LEDGER, Mont. – While warmer temperatures are expected during the summer months, but it seems that Mother Nature may be taking things to the extreme this year. In Montana’s Golden Triangle, this summer’s hot temperatures and constant wind bring a literal meaning to “dryland” farming.
“It has been very hot and very dry. It is like a blow torch out here,” said Cassie Andrews during a phone update on July 6.
Earlier this summer, a well-seeded crop coupled with timely moisture had Cassie and her family very optimistic going into the growing season. As June melted into July, however, Cassie began to notice the heat was affecting the crops.
“Two weeks ago everything was doing fine and now it has flip-flopped and stuff is just burning up. It’s amazing how fast things can turn,” she stated.
Cassie says the hot, dry weather has stunted growth on her spring wheat crop, so it is short, yet already heading out. On the other hand, the winter wheat seems to be holding out and Cassie predicts it should be an average crop this year. The winter wheat is actually just beginning to turn, so she estimates harvest will start in about three weeks or so.
“A lot of years we begin harvest the first week of August. I think we will be cutting winter wheat maybe by the end of July, so it won’t be too early,” Cassie said.

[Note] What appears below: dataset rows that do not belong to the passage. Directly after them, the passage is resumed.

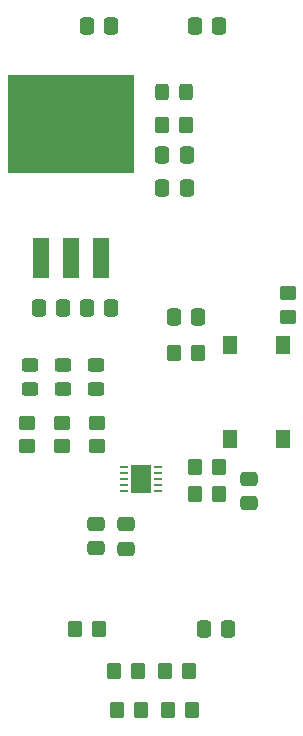
<source format=gbr>
%TF.GenerationSoftware,KiCad,Pcbnew,8.0.0*%
%TF.CreationDate,2025-04-28T20:31:36+05:30*%
%TF.ProjectId,ATA6503_mikrobus,41544136-3530-4335-9f6d-696b726f6275,rev?*%
%TF.SameCoordinates,Original*%
%TF.FileFunction,Paste,Top*%
%TF.FilePolarity,Positive*%
%FSLAX46Y46*%
G04 Gerber Fmt 4.6, Leading zero omitted, Abs format (unit mm)*
G04 Created by KiCad (PCBNEW 8.0.0) date 2025-04-28 20:31:36*
%MOMM*%
%LPD*%
G01*
G04 APERTURE LIST*
G04 Aperture macros list*
%AMRoundRect*
0 Rectangle with rounded corners*
0 $1 Rounding radius*
0 $2 $3 $4 $5 $6 $7 $8 $9 X,Y pos of 4 corners*
0 Add a 4 corners polygon primitive as box body*
4,1,4,$2,$3,$4,$5,$6,$7,$8,$9,$2,$3,0*
0 Add four circle primitives for the rounded corners*
1,1,$1+$1,$2,$3*
1,1,$1+$1,$4,$5*
1,1,$1+$1,$6,$7*
1,1,$1+$1,$8,$9*
0 Add four rect primitives between the rounded corners*
20,1,$1+$1,$2,$3,$4,$5,0*
20,1,$1+$1,$4,$5,$6,$7,0*
20,1,$1+$1,$6,$7,$8,$9,0*
20,1,$1+$1,$8,$9,$2,$3,0*%
G04 Aperture macros list end*
%ADD10RoundRect,0.250000X0.450000X-0.350000X0.450000X0.350000X-0.450000X0.350000X-0.450000X-0.350000X0*%
%ADD11RoundRect,0.250000X-0.450000X0.325000X-0.450000X-0.325000X0.450000X-0.325000X0.450000X0.325000X0*%
%ADD12RoundRect,0.250000X-0.337500X-0.475000X0.337500X-0.475000X0.337500X0.475000X-0.337500X0.475000X0*%
%ADD13RoundRect,0.250000X-0.475000X0.337500X-0.475000X-0.337500X0.475000X-0.337500X0.475000X0.337500X0*%
%ADD14RoundRect,0.250000X-0.450000X0.350000X-0.450000X-0.350000X0.450000X-0.350000X0.450000X0.350000X0*%
%ADD15RoundRect,0.250000X-0.350000X-0.450000X0.350000X-0.450000X0.350000X0.450000X-0.350000X0.450000X0*%
%ADD16RoundRect,0.250000X-0.325000X-0.450000X0.325000X-0.450000X0.325000X0.450000X-0.325000X0.450000X0*%
%ADD17RoundRect,0.250000X0.350000X0.450000X-0.350000X0.450000X-0.350000X-0.450000X0.350000X-0.450000X0*%
%ADD18R,0.711200X0.254000*%
%ADD19R,1.803400X2.387600*%
%ADD20RoundRect,0.250000X0.337500X0.475000X-0.337500X0.475000X-0.337500X-0.475000X0.337500X-0.475000X0*%
%ADD21R,1.397000X3.505200*%
%ADD22R,10.718800X8.407400*%
%ADD23R,1.300000X1.550000*%
G04 APERTURE END LIST*
D10*
%TO.C,R11*%
X114046000Y-95758000D03*
X114046000Y-93758000D03*
%TD*%
D11*
%TO.C,D4*%
X114300000Y-88882000D03*
X114300000Y-90932000D03*
%TD*%
D12*
%TO.C,C10*%
X115019000Y-84074000D03*
X117094000Y-84074000D03*
%TD*%
%TO.C,C1*%
X125476000Y-73914000D03*
X127551000Y-73914000D03*
%TD*%
D13*
%TO.C,C6*%
X119888000Y-102319000D03*
X119888000Y-104394000D03*
%TD*%
D14*
%TO.C,R9*%
X136144000Y-82804000D03*
X136144000Y-84804000D03*
%TD*%
D10*
%TO.C,R12*%
X116996000Y-95758000D03*
X116996000Y-93758000D03*
%TD*%
D12*
%TO.C,C3*%
X128227000Y-60198000D03*
X130302000Y-60198000D03*
%TD*%
D15*
%TO.C,R4*%
X118142000Y-111252000D03*
X120142000Y-111252000D03*
%TD*%
D16*
%TO.C,D3*%
X125458000Y-65786000D03*
X127508000Y-65786000D03*
%TD*%
D12*
%TO.C,C2*%
X125476000Y-71120000D03*
X127551000Y-71120000D03*
%TD*%
%TO.C,C4*%
X119083000Y-60198000D03*
X121158000Y-60198000D03*
%TD*%
D13*
%TO.C,C5*%
X132820500Y-98509000D03*
X132820500Y-100584000D03*
%TD*%
D15*
%TO.C,R8*%
X121444000Y-114808000D03*
X123444000Y-114808000D03*
%TD*%
D17*
%TO.C,R5*%
X128016000Y-118110000D03*
X126016000Y-118110000D03*
%TD*%
D11*
%TO.C,D6*%
X119888000Y-88900000D03*
X119888000Y-90950000D03*
%TD*%
D10*
%TO.C,R13*%
X119946000Y-95758000D03*
X119946000Y-93758000D03*
%TD*%
D17*
%TO.C,R7*%
X127762000Y-114808000D03*
X125762000Y-114808000D03*
%TD*%
D15*
%TO.C,R2*%
X128302000Y-97514500D03*
X130302000Y-97514500D03*
%TD*%
D18*
%TO.C,U1*%
X122250200Y-97551999D03*
X122250200Y-98052001D03*
X122250200Y-98552000D03*
X122250200Y-99051999D03*
X122250200Y-99552001D03*
X125145800Y-99552001D03*
X125145800Y-99051999D03*
X125145800Y-98552000D03*
X125145800Y-98052001D03*
X125145800Y-97551999D03*
D19*
X123698000Y-98552000D03*
%TD*%
D12*
%TO.C,C8*%
X128989000Y-111252000D03*
X131064000Y-111252000D03*
%TD*%
D17*
%TO.C,R6*%
X123698000Y-118110000D03*
X121698000Y-118110000D03*
%TD*%
D20*
%TO.C,C11*%
X121158000Y-84074000D03*
X119083000Y-84074000D03*
%TD*%
D15*
%TO.C,R1*%
X125508000Y-68580000D03*
X127508000Y-68580000D03*
%TD*%
D21*
%TO.C,U2*%
X115189000Y-79794100D03*
X117729000Y-79794100D03*
X120269000Y-79794100D03*
D22*
X117729000Y-68453000D03*
%TD*%
D20*
%TO.C,C9*%
X128524000Y-84836000D03*
X126449000Y-84836000D03*
%TD*%
D15*
%TO.C,R10*%
X126524000Y-87884000D03*
X128524000Y-87884000D03*
%TD*%
D23*
%TO.C,SW1*%
X135689000Y-87175000D03*
X135689000Y-95125000D03*
X131189000Y-87175000D03*
X131189000Y-95125000D03*
%TD*%
D13*
%TO.C,C7*%
X122428000Y-102362000D03*
X122428000Y-104437000D03*
%TD*%
D15*
%TO.C,R3*%
X128302000Y-99800500D03*
X130302000Y-99800500D03*
%TD*%
D11*
%TO.C,D5*%
X117094000Y-88882000D03*
X117094000Y-90932000D03*
%TD*%
M02*

</source>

Looking at the spring wheat though, Cassie thinks it will be ready earlier than normal, so there is a good chance she will roll right out of winter wheat harvest and into spring wheat harvest.
With some leftover wheat in the bins and harvest just around the corner, Cassie has been thinking hard about marketing her wheat. Around the Fourth of July is usually a good time to sell wheat, but Cassie has been diligently watching the markets and wheat prices keep bouncing from limit up to limit down and back. Knowing exactly when to pull the trigger and for how many bushels of wheat is something she is currently contemplating.
“My goal in the next couple weeks is to speculate what I am going to make bushel wise and sell about a third of my wheat,” she revealed.
In addition to praying for rain and staring at turbulent market reports, Cassie, her brother, Brett, and father, Terry, have remained busy scouting fields. The trio have been dealing with resistant Kochia on some of their chem-fallow and the battle seems to be relentless.
“We spray our fields and then we have to go out and see what is not dying so we can make a plan on how to kill it,” she explained.
Chemicals are not cheap, but Kochia, especially resistant Kochia, is a wheat farmer’s worst nightmare, so Cassie and her family really feel stuck between a rock and a hard place. They are not afraid to pull out all the stops when it comes to mitigating the spread of resistant Kochia, even if it means attacking the plants with a shovel.
After all, farmers really are just large scale gardeners.
Looking ahead Cassie, Brett and Terry will start getting things lined up for harvest. There is some holdover grain to haul, bins to clean out and of course, equipment to service. Cassie says right now is like the calm before the storm, so the best thing for her to do is stay busy puttering around the farm to avoid getting too antsy about the upcoming harvest madness.